An example of where the collaborations really seem to work is on the track “I Come Prepared” which features fellow reggae rapper Damien Marley. What makes this track so fun is the smaller beat and the fact that K’naan and Damien really seem to be channeling one anothers flow much more than they’re trying to tap into Damien’s father. It really pays off as they hand the flow back off to one another and really dwell in the verses. It’s a track that will certainly having you nod your head along with the beat. The product again becomes a little more mixed on the Adam Levine boasting track “Bang Bang” which is much more of a conventional poppy brand of hip hop. This is not to say that it’s a bad track, as sometimes the track really is able to capture an almost Bad-era Michael Jackson feel, especially when Levine is belting out the chorus, but it doesn’t blend together as well, part love-song, part R&B club jam, part hip hop. One cannot say, though, that it doesn’t fit the out scatter-brained pattern of the album as a whole.
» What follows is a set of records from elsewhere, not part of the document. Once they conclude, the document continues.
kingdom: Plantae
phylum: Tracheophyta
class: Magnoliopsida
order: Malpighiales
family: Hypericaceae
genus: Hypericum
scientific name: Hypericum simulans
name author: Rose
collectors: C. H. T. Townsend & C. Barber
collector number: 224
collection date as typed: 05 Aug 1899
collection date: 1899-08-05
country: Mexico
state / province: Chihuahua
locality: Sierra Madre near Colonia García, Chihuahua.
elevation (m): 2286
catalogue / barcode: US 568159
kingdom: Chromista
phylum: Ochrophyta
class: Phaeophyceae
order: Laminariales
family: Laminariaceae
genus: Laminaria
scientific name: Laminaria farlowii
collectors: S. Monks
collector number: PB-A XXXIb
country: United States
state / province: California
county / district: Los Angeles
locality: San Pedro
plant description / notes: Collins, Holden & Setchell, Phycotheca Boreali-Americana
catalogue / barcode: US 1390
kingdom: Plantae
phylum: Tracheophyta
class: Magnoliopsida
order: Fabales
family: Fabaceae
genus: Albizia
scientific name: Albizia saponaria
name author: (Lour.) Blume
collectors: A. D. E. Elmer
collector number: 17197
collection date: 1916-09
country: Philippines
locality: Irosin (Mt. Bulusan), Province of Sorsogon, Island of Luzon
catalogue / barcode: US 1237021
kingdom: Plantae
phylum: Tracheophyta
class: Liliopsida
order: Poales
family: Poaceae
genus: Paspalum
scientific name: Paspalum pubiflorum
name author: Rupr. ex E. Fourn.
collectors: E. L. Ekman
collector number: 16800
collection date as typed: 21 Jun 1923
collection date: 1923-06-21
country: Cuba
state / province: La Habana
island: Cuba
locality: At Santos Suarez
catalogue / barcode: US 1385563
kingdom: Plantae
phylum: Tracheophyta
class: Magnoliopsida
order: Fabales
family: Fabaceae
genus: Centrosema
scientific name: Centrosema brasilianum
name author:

Much of the charm of K’naan and Troubadour are when he allows us to dwell in his quirkiness as an artist. This is on display in “15 Minutes Away” where K’naan riffs on the wonderful anticipation of an impending money transfer (to which some of us can relate to more than others). It also can be found on “America” where K’naan throws a Somali hook and verse over nice guest-spots by Mos Def and Chali 2na. When you hear tracks like this you are reminded that you are listening to a unique and unconventional talent, the likes of which does not come along everyday. While not the most single-ready songs on the album, this might be where K’naan is at his most comfortable, and the songs stand-out as a result.
In the end, while a bit uneven, this is an overall extremely enjoyable album. K’naan comes off as much more of a raw talent than the other immigrant hip hop stars like Akon and Wyclef Jean, but with that rawness comes a real feeling of sincerity that is very endearing. And while it is perhaps not quite the standout that debut album The Dusty Foot Philosopher was, Troubadour definitely shows some growth as an artist. It’s unique, it’s fun, it’s heartbreaking, it’s uplifting, it’s probably the best hip hop release of the new year. Well, that is if you call it hip hop, at least.